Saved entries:
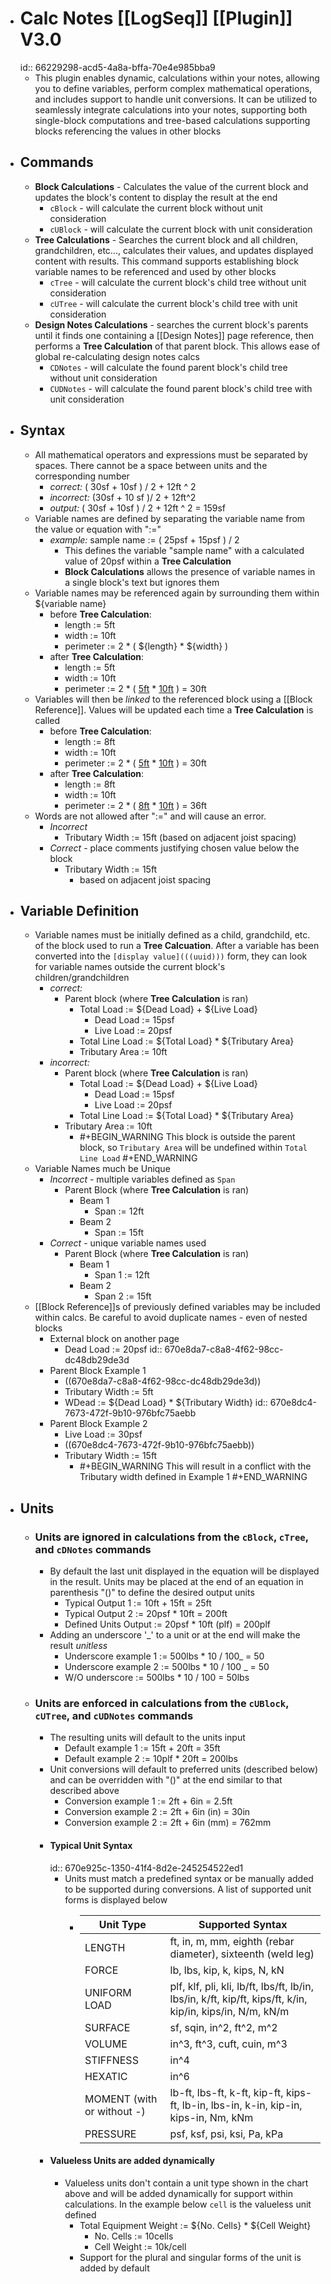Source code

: - # Calc Notes [[LogSeq]] [[Plugin]] V3.0
  id:: 66229298-acd5-4a8a-bffa-70e4e985bba9
	- This plugin enables dynamic, calculations within your notes, allowing you to define variables, perform complex mathematical operations, and includes support to handle unit conversions. It can be utilized to seamlessly integrate calculations into your notes, supporting both single-block computations and tree-based calculations supporting blocks referencing the values in other blocks
- ## Commands
	- **Block Calculations** - Calculates the value of the current block and updates the block's content to display the result at the end
		- `cBlock` - will calculate the current block without unit consideration
		- `cUBlock` - will calculate the current block with unit consideration
	- **Tree Calculations** - Searches the current block and all children, grandchildren, etc..., calculates their values, and updates displayed content with results. This command supports establishing block variable names to be referenced and used by other blocks
		- `cTree` - will calculate the current block's child tree without unit consideration
		- `cUTree` - will calculate the current block's child tree with unit consideration
	- **Design Notes Calculations** - searches the current block's parents until it finds one containing a [[Design Notes]] page reference, then performs a **Tree Calculation** of that parent block. This allows ease of global re-calculating design notes calcs
		- `CDNotes` - will calculate the found parent block's child tree without unit consideration
		- `CUDNotes` - will calculate the found parent block's child tree with unit consideration
- ## Syntax
	- All mathematical operators and expressions must be separated by spaces. There cannot be a space between units and the corresponding number
		- *correct:* ( 30sf + 10sf ) / 2 + 12ft ^ 2
		- *incorrect:* (30sf + 10 sf )/ 2 + 12ft^2
		- *output:* ( 30sf + 10sf ) / 2 + 12ft ^ 2 = 159sf
	- Variable names are defined by separating the variable name from the value or equation with ":="
		- *example:* sample name := ( 25psf + 15psf ) / 2
			- This defines the variable "sample name" with a calculated value of 20psf within a **Tree Calculation**
			- **Block Calculations** allows the presence of variable names in a single block's text but ignores them
	- Variable names may be referenced again by surrounding them within ${variable name}
		- before **Tree Calculation**:
			- length := 5ft
			- width := 10ft
			- perimeter := 2 * ( ${length} * ${width} )
		- after **Tree Calculation**:
			- length := 5ft
			- width := 10ft
			- perimeter := 2 * ( <ins>5ft</ins> * <ins>10ft</ins> ) = 30ft
	- Variables will then be *linked* to the referenced block using a [[Block Reference]]. Values will be updated each time a **Tree Calculation** is called
		- before **Tree Calculation**:
			- length := 8ft
			- width := 10ft
			- perimeter := 2 * ( <ins>5ft</ins> * <ins>10ft</ins> ) = 30ft
		- after **Tree Calculation**:
			- length := 8ft
			- width := 10ft
			- perimeter := 2 * ( <ins>8ft</ins> * <ins>10ft</ins> ) = 36ft
	- Words are not allowed after ":=" and will cause an error.
		- *Incorrect*
			- Tributary Width := 15ft (based on adjacent joist spacing)
		- *Correct* - place comments justifying chosen value below the block
			- Tributary Width := 15ft
				- based on adjacent joist spacing
- ## Variable Definition
	- Variable names must be initially defined as a child, grandchild, etc. of the block used to run a **Tree Calcuation**. After a variable has been converted into the `[display value](((uuid)))` form, they can look for variable names outside the current block's children/grandchildren
		- *correct:*
			- Parent block (where **Tree Calculation** is ran)
				- Total Load := ${Dead Load} + ${Live Load}
					- Dead Load := 15psf
					- Live Load := 20psf
				- Total Line Load := ${Total Load} * ${Tributary Area}
				- Tributary Area := 10ft
		- *incorrect:*
			- Parent block (where **Tree Calculation** is ran)
				- Total Load := ${Dead Load} + ${Live Load}
					- Dead Load := 15psf
					- Live Load := 20psf
				- Total Line Load := ${Total Load} * ${Tributary Area}
			- Tributary Area := 10ft
				- #+BEGIN_WARNING
				  This block is outside the parent block, so `Tributary Area` will be undefined within `Total Line Load`
				  #+END_WARNING
	- Variable Names much be Unique
		- *Incorrect* - multiple variables defined as `Span`
			- Parent Block (where **Tree Calculation** is ran)
				- Beam 1
					- Span := 12ft
				- Beam 2
					- Span := 15ft
		- *Correct* - unique variable names used
			- Parent Block (where **Tree Calculation** is ran)
				- Beam 1
					- Span 1 := 12ft
				- Beam 2
					- Span 2 := 15ft
	- [[Block Reference]]s of previously defined variables may be included within calcs. Be careful to avoid duplicate names - even of nested blocks
		- External block on another page
			- Dead Load := 20psf
			  id:: 670e8da7-c8a8-4f62-98cc-dc48db29de3d
		- Parent Block Example 1
			- ((670e8da7-c8a8-4f62-98cc-dc48db29de3d))
			- Tributary Width := 5ft
			- WDead := ${Dead Load} * ${Tributary Width}
			  id:: 670e8dc4-7673-472f-9b10-976bfc75aebb
		- Parent Block Example 2
			- Live Load := 30psf
			- ((670e8dc4-7673-472f-9b10-976bfc75aebb))
			- Tributary Width := 15ft
				- #+BEGIN_WARNING
				  This will result in a conflict with the Tributary width defined in Example 1
				  #+END_WARNING
- ## Units
	- ### Units are **ignored** in calculations from the `cBlock`, `cTree`, and `cDNotes` commands
		- By default the last unit displayed in the equation will be displayed in the result. Units may be placed at the end of an equation in parenthesis "()" to define the desired output units
			- Typical Output 1 := 10ft + 15ft = 25ft
			- Typical Output 2 := 20psf \* 10ft = 200ft
			- Defined Units Output := 20psf \* 10ft (plf) = 200plf
		- Adding an underscore '_' to a unit or at the end will make the result *unitless*
			- Underscore example 1 := 500lbs * 10 / 100_ = 50
			- Underscore example 2 := 500lbs * 10 / 100 _ = 50
			- W/O underscore := 500lbs * 10 / 100 = 50lbs
	- ### Units are **enforced** in calculations from the `cUBlock`, `cUTree`, and `cUDNotes` commands
		- The resulting units will default to the units input
			- Default example 1 := 15ft + 20ft = 35ft
			- Default example 2 := 10plf * 20ft = 200lbs
		- Unit conversions will default to preferred units (described below) and can be overridden with "()" at the end similar to that described above
			- Conversion example 1 := 2ft + 6in = 2.5ft
			- Conversion example 2 := 2ft + 6in (in) = 30in
			- Conversion example 2 := 2ft + 6in (mm) = 762mm
		- #### Typical Unit Syntax
		  id:: 670e925c-1350-41f4-8d2e-245254522ed1
			- Units must match a predefined syntax or be manually added to be supported during conversions. A list of supported unit forms is displayed below
				- | Unit Type | Supported Syntax |
				  | --- | --- |
				  | LENGTH | ft, in, m, mm, eighth (rebar diameter), sixteenth (weld leg) |
				  | FORCE | lb, lbs, kip, k, kips, N, kN|
				  | UNIFORM LOAD | plf, klf, pli, kli, lb/ft, lbs/ft, lb/in, lbs/in, k/ft, kip/ft, kips/ft, k/in, kip/in, kips/in, N/m, kN/m|
				  | SURFACE | sf, sqin, in^2, ft^2, m^2|
				  | VOLUME | in^3, ft^3, cuft, cuin, m^3|
				  | STIFFNESS | in^4|
				  | HEXATIC | in^6 |
				  | MOMENT (with or without -) | lb-ft, lbs-ft, k-ft, kip-ft, kips-ft, lb-in, lbs-in, k-in, kip-in, kips-in, Nm, kNm |
				  | PRESSURE | psf, ksf, psi, ksi, Pa, kPa |
		- #### Valueless Units are added dynamically
			- Valueless units don't contain a unit type shown in the chart above and will be added dynamically for support within calculations. In the example below `cell` is the valueless unit defined
				- Total Equipment Weight := ${No. Cells} * ${Cell Weight}
					- No. Cells := 10cells
					- Cell Weight := 10k/cell
				- Support for the plural and singular forms of the unit is added by default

What you need to do:
Because only the text is wanted, repeat all the entries exactly and leave out the pictures.

Reply:
Source code

: - # Calc Notes [[LogSeq]] [[Plugin]] V3.0
  id:: 66229298-acd5-4a8a-bffa-70e4e985bba9
	- This plugin enables dynamic, calculations within your notes, allowing you to define variables, perform complex mathematical operations, and includes support to handle unit conversions. It can be utilized to seamlessly integrate calculations into your notes, supporting both single-block computations and tree-based calculations supporting blocks referencing the values in other blocks
- ## Commands
	- **Block Calculations** - Calculates the value of the current block and updates the block's content to display the result at the end
		- `cBlock` - will calculate the current block without unit consideration
		- `cUBlock` - will calculate the current block with unit consideration
	- **Tree Calculations** - Searches the current block and all children, grandchildren, etc..., calculates their values, and updates displayed content with results. This command supports establishing block variable names to be referenced and used by other blocks
		- `cTree` - will calculate the current block's child tree without unit consideration
		- `cUTree` - will calculate the current block's child tree with unit consideration
	- **Design Notes Calculations** - searches the current block's parents until it finds one containing a [[Design Notes]] page reference, then performs a **Tree Calculation** of that parent block. This allows ease of global re-calculating design notes calcs
		- `CDNotes` - will calculate the found parent block's child tree without unit consideration
		- `CUDNotes` - will calculate the found parent block's child tree with unit consideration
- ## Syntax
	- All mathematical operators and expressions must be separated by spaces. There cannot be a space between units and the corresponding number
		- *correct:* ( 30sf + 10sf ) / 2 + 12ft ^ 2
		- *incorrect:* (30sf + 10 sf )/ 2 + 12ft^2
		- *output:* ( 30sf + 10sf ) / 2 + 12ft ^ 2 = 159sf
	- Variable names are defined by separating the variable name from the value or equation with ":="
		- *example:* sample name := ( 25psf + 15psf ) / 2
			- This defines the variable "sample name" with a calculated value of 20psf within a **Tree Calculation**
			- **Block Calculations** allows the presence of variable names in a single block's text but ignores them
	- Variable names may be referenced again by surrounding them within ${variable name}
		- before **Tree Calculation**:
			- length := 5ft
			- width := 10ft
			- perimeter := 2 * ( ${length} * ${width} )
		- after **Tree Calculation**:
			- length := 5ft
			- width := 10ft
			- perimeter := 2 * ( <ins>5ft</ins> * <ins>10ft</ins> ) = 30ft
	- Variables will then be *linked* to the referenced block using a [[Block Reference]]. Values will be updated each time a **Tree Calculation** is called
		- before **Tree Calculation**:
			- length := 8ft
			- width := 10ft
			- perimeter := 2 * ( <ins>5ft</ins> * <ins>10ft</ins> ) = 30ft
		- after **Tree Calculation**:
			- length := 8ft
			- width := 10ft
			- perimeter := 2 * ( <ins>8ft</ins> * <ins>10ft</ins> ) = 36ft
	- Words are not allowed after ":=" and will cause an error.
		- *Incorrect*
			- Tributary Width := 15ft (based on adjacent joist spacing)
		- *Correct* - place comments justifying chosen value below the block
			- Tributary Width := 15ft
				- based on adjacent joist spacing
- ## Variable Definition
	- Variable names must be initially defined as a child, grandchild, etc. of the block used to run a **Tree Calcuation**. After a variable has been converted into the `[display value](((uuid)))` form, they can look for variable names outside the current block's children/grandchildren
		- *correct:*
			- Parent block (where **Tree Calculation** is ran)
				- Total Load := ${Dead Load} + ${Live Load}
					- Dead Load := 15psf
					- Live Load := 20psf
				- Total Line Load := ${Total Load} * ${Tributary Area}
				- Tributary Area := 10ft
		- *incorrect:*
			- Parent block (where **Tree Calculation** is ran)
				- Total Load := ${Dead Load} + ${Live Load}
					- Dead Load := 15psf
					- Live Load := 20psf
				- Total Line Load := ${Total Load} * ${Tributary Area}
			- Tributary Area := 10ft
				- #+BEGIN_WARNING
				  This block is outside the parent block, so `Tributary Area` will be undefined within `Total Line Load`
				  #+END_WARNING
	- Variable Names much be Unique
		- *Incorrect* - multiple variables defined as `Span`
			- Parent Block (where **Tree Calculation** is ran)
				- Beam 1
					- Span := 12ft
				- Beam 2
					- Span := 15ft
		- *Correct* - unique variable names used
			- Parent Block (where **Tree Calculation** is ran)
				- Beam 1
					- Span 1 := 12ft
				- Beam 2
					- Span 2 := 15ft
	- [[Block Reference]]s of previously defined variables may be included within calcs. Be careful to avoid duplicate names - even of nested blocks
		- External block on another page
			- Dead Load := 20psf
			  id:: 670e8da7-c8a8-4f62-98cc-dc48db29de3d
		- Parent Block Example 1
			- ((670e8da7-c8a8-4f62-98cc-dc48db29de3d))
			- Tributary Width := 5ft
			- WDead := ${Dead Load} * ${Tributary Width}
			  id:: 670e8dc4-7673-472f-9b10-976bfc75aebb
		- Parent Block Example 2
			- Live Load := 30psf
			- ((670e8dc4-7673-472f-9b10-976bfc75aebb))
			- Tributary Width := 15ft
				- #+BEGIN_WARNING
				  This will result in a conflict with the Tributary width defined in Example 1
				  #+END_WARNING
- ## Units
	- ### Units are **ignored** in calculations from the `cBlock`, `cTree`, and `cDNotes` commands
		- By default the last unit displayed in the equation will be displayed in the result. Units may be placed at the end of an equation in parenthesis "()" to define the desired output units
			- Typical Output 1 := 10ft + 15ft = 25ft
			- Typical Output 2 := 20psf \* 10ft = 200ft
			- Defined Units Output := 20psf \* 10ft (plf) = 200plf
		- Adding an underscore '_' to a unit or at the end will make the result *unitless*
			- Underscore example 1 := 500lbs * 10 / 100_ = 50
			- Underscore example 2 := 500lbs * 10 / 100 _ = 50
			- W/O underscore := 500lbs * 10 / 100 = 50lbs
	- ### Units are **enforced** in calculations from the `cUBlock`, `cUTree`, and `cUDNotes` commands
		- The resulting units will default to the units input
			- Default example 1 := 15ft + 20ft = 35ft
			- Default example 2 := 10plf * 20ft = 200lbs
		- Unit conversions will default to preferred units (described below) and can be overridden with "()" at the end similar to that described above
			- Conversion example 1 := 2ft + 6in = 2.5ft
			- Conversion example 2 := 2ft + 6in (in) = 30in
			- Conversion example 2 := 2ft + 6in (mm) = 762mm
		- #### Typical Unit Syntax
		  id:: 670e925c-1350-41f4-8d2e-245254522ed1
			- Units must match a predefined syntax or be manually added to be supported during conversions. A list of supported unit forms is displayed below
				- | Unit Type | Supported Syntax |
				  | --- | --- |
				  | LENGTH | ft, in, m, mm, eighth (rebar diameter), sixteenth (weld leg) |
				  | FORCE | lb, lbs, kip, k, kips, N, kN|
				  | UNIFORM LOAD | plf, klf, pli, kli, lb/ft, lbs/ft, lb/in, lbs/in, k/ft, kip/ft, kips/ft, k/in, kip/in, kips/in, N/m, kN/m|
				  | SURFACE | sf, sqin, in^2, ft^2, m^2|
				  | VOLUME | in^3, ft^3, cuft, cuin, m^3|
				  | STIFFNESS | in^4|
				  | HEXATIC | in^6 |
				  | MOMENT (with or without -) | lb-ft, lbs-ft, k-ft, kip-ft, kips-ft, lb-in, lbs-in, k-in, kip-in, kips-in, Nm, kNm |
				  | PRESSURE | psf, ksf, psi, ksi, Pa, kPa |
		- #### Valueless Units are added dynamically
			- Valueless units don't contain a unit type shown in the chart above and will be added dynamically for support within calculations. In the example below `cell` is the valueless unit defined
				- Total Equipment Weight := ${No. Cells} * ${Cell Weight}
					- No. Cells := 10cells
					- Cell Weight := 10k/cell
				- Support for the plural and singular forms of the unit is added by default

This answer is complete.